Все дружно повернулись к нему. Владелец отеля вспыхнул и потупился, а потом взмахнул маленькими пухлыми ручками:
— На этот раз она уехала навсегда. Да вот, посмотрите сами. Пойдемте наверх, я вам покажу.
Все послушно отправились за владельцем отеля наверх по широкой лестнице в викторианском стиле и поднялись на красивую кованую балюстраду. Трофтон подвел их к двери с табличкой: «Служебный вход». Затем они очутились перед еще одной дверью, видимо сохранившейся с тех пор, когда здесь еще жили Морроу. В нее лишь врезали американский замок. На второй двери красовалась табличка: «Жилые помещения. Посторонним вход воспрещен». Трофтон долго рылся в кармане в поисках ключа. Наконец нашел его и отпер замок. Войдя, он суетливо пригласил всех за собой. Они очутились на хозяйской половине.
— Извините, у нас тут немного пыльно. Обычно раз в неделю здесь прибирает Мейвис, но, знаете, то одно, то другое… Мириам не занимается… то есть не занималась домашней работой.
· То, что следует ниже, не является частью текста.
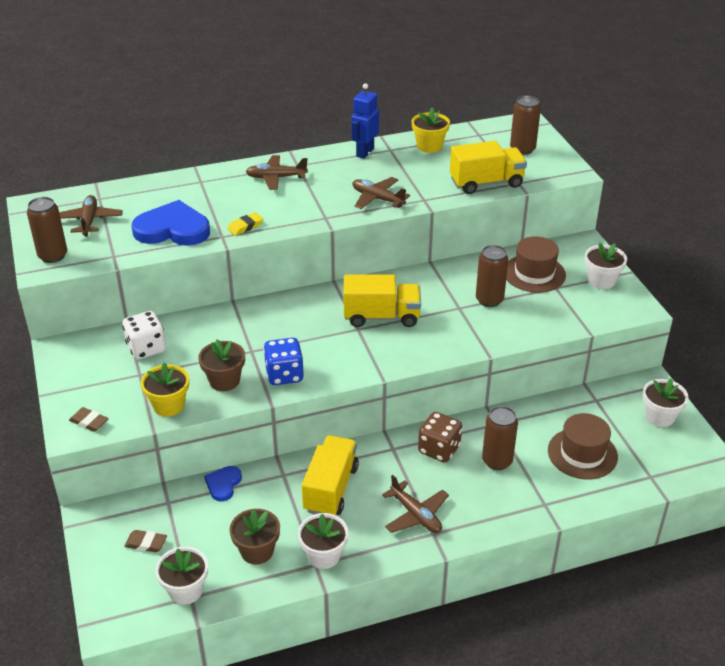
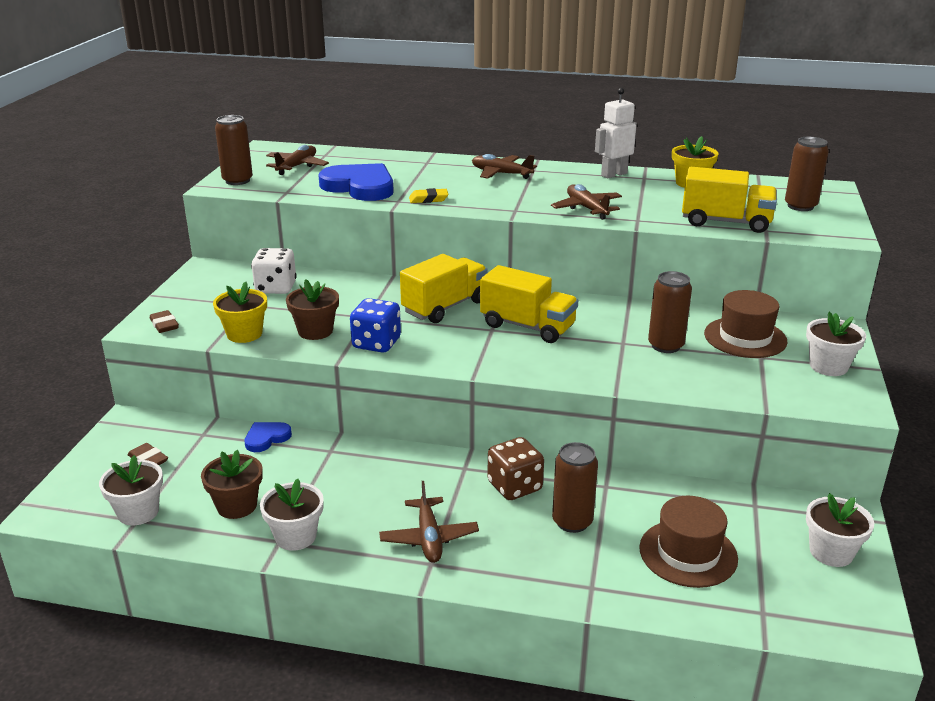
camera: 30 degrees right, 10 degrees down
yellow truck [302,435,359,515] -> yellow truck moved to [400,254,488,323]
blue robot [351,83,379,159] -> white robot [595,88,637,178]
И не готовила. — Трофтон задумался. — Она вообще ничего не делала! — заключил он.
Стражи порядка огляделись по сторонам; на их лицах застыло смешанное выражение. Селвэй был озадачен, Хокинс бушевал от ярости, Маркби придирчиво осматривался. Он заметил, что мебель в квартире очень удобная, хотя, на его вкус, немного кричащая; на окнах — кремовые бархатные шторы, подхваченные золочеными шелковыми шнурами. Обратил он внимание и на комплект мягкой мебели. Диван и два кресла обиты фиолетовым дамастом с золотистыми кистями. Среди всего мишурного блеска, от которого рябило в глазах, попадались по-настоящему красивые антикварные вещицы. Прямо напротив него, на стене, висела гравюра восемнадцатого века; такие произведения живописи всегда казались ему венцом ханжества. Хотя они призваны были напоминать о греховности мира, они прямо-таки дышали сладострастным интересом к греху. Картина в квартире Трофтонов носила название L'Entremetteuse.[8] На ней была изображена толстая, краснолицая особа в домашнем чепце, пышно расшитом оборками, и в платье с кринолином. Напротив сводни сидел старый развратник в пудреном парике; он нюхал табак и внимательно осматривал «товар» — робкую, испуганную молодую девушку, которую сводня подталкивала к нему.